UnitedHealth confirms ransomware attack exposed health data of 4.2 million patients, prompting federal cybersecurity probe
UnitedHealth confirmed that its Change Healthcare unit was hit by a ransomware attack in February 2024, exposing health data of about 4.2 million patients across its U.S. network. According to company officials, the attack, attributed to the ALPHV/BlackCat group, involved theft of protected health information and personally identifiable information, and UnitedHealth paid a $22 million ransom without recovering the stolen data.
The ransomware attack on UnitedHealth’s Change Healthcare unit, which occurred on Feb. 21, 2024, disrupted critical claims, billing, and prescription-processing systems nationwide, according to company officials and multiple reports. The incident, attributed to the ALPHV/BlackCat ransomware group, involved the theft of approximately six terabytes of data containing protected health information (PHI) and personally identifiable information (PII), sources confirmed.
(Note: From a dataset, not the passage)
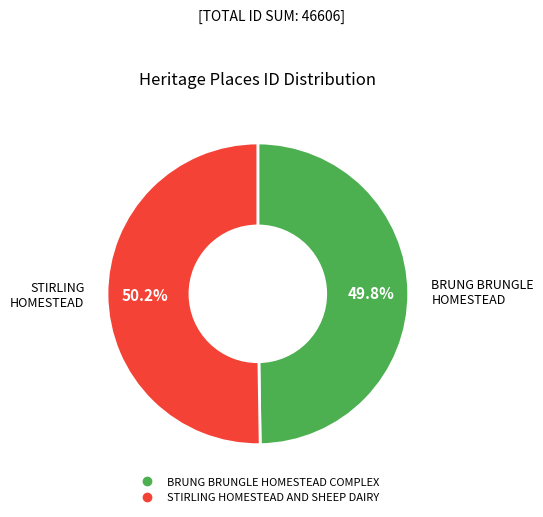

What is the ratio of the value at STIRLING HOMESTEAD AND SHEEP DAIRY to the value at BRUNG BRUNGLE HOMESTEAD COMPLEX?

1.0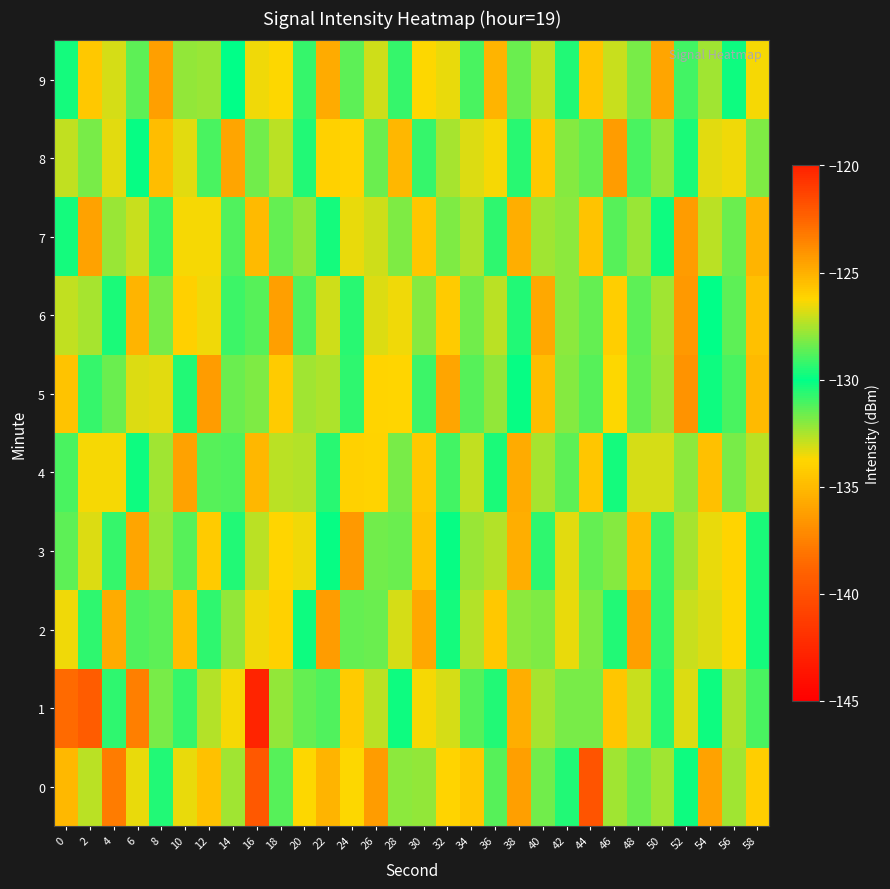

Count the number of data series in this chart.

10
UnitedHealth disclosed that about 4.2 million patients had their health data exposed in the breach, though other estimates tied to the broader incident have ranged as high as 190 million people, or roughly one-third of the U.S. population, according to congressional testimony and external reporting.
UnitedHealth CEO Andrew Witty testified before lawmakers in May 2024 that the company paid a $22 million ransom in Bitcoin to the attackers but did not recover the stolen data, a fact confirmed in public disclosures and congressional hearings.
The ransom payment and lack of data recovery have fueled ongoing scrutiny from federal agencies, including the U.S. Department of Health and Human Services (HHS), which is investigating the breach, according to sources familiar with the probe. The House Energy and Commerce Committee has also conducted hearings to examine the circumstances of the attack, the adequacy of cybersecurity protections at Change Healthcare, and the scope of the data exposed.
The cyberattack caused widespread operational disruptions across the U.S. healthcare network, delaying prescriptions, claims processing, and provider payments, officials said. The attack’s impact extended beyond UnitedHealth, affecting hospitals, pharmacies, and other healthcare providers that rely on Change Healthcare’s systems for critical payment and eligibility functions. The American Hospital Association described the event as the most significant cyberattack on the U.S. healthcare system to date, underscoring the systemic risks posed by breaches of centralized service providers.
Financially, UnitedHealth has faced substantial costs related to the incident. Reports indicate that the company incurred approximately $870 million in response and recovery expenses during the first quarter of 2024, with projected annual costs ranging between $1.4 billion and $1.6 billion. These figures include remediation efforts, legal fees, and operational disruptions. Multiple class-action lawsuits have been filed against UnitedHealth and Change Healthcare, alleging violations of the Health Insurance Portability and Accountability Act (HIPAA) due to the exposure of sensitive patient data, legal experts said.
Congressional criticism has focused on whether Change Healthcare employed adequate cybersecurity measures, including multifactor authentication (MFA), which is considered an industry best practice. Lawmakers and industry analysts have emphasized that the breach highlights vulnerabilities in third-party vendors that handle vast amounts of healthcare data, raising concerns about the security of the broader healthcare ecosystem. Testimony revealed that some of the stolen information may have been posted or threatened for release on dark web platforms, increasing the risk of further exploitation.
The data stolen in the attack included health records used for claims processing, billing, and patient eligibility verification, according to UnitedHealth disclosures and investigative reports. The breach not only compromised personal and medical information but also disrupted the flow of healthcare payments and services nationwide. UnitedHealth’s public statements and congressional testimony made clear that the incident was not limited to operational disruption but involved significant data exfiltration, marking it as one of the largest healthcare data breaches on record.
The federal cybersecurity investigation and ongoing legislative oversight aim to assess the causes and consequences of the attack, as well as to develop strategies to prevent similar incidents. Industry groups have called for enhanced security standards and greater accountability for third-party healthcare service providers. Meanwhile, UnitedHealth continues to manage the fallout from the breach, including notification efforts to affected patients and coordination with federal regulators. The incident has intensified national discussions about ransomware response strategies, including the implications of paying ransoms and the challenges of data recovery following cyberattacks.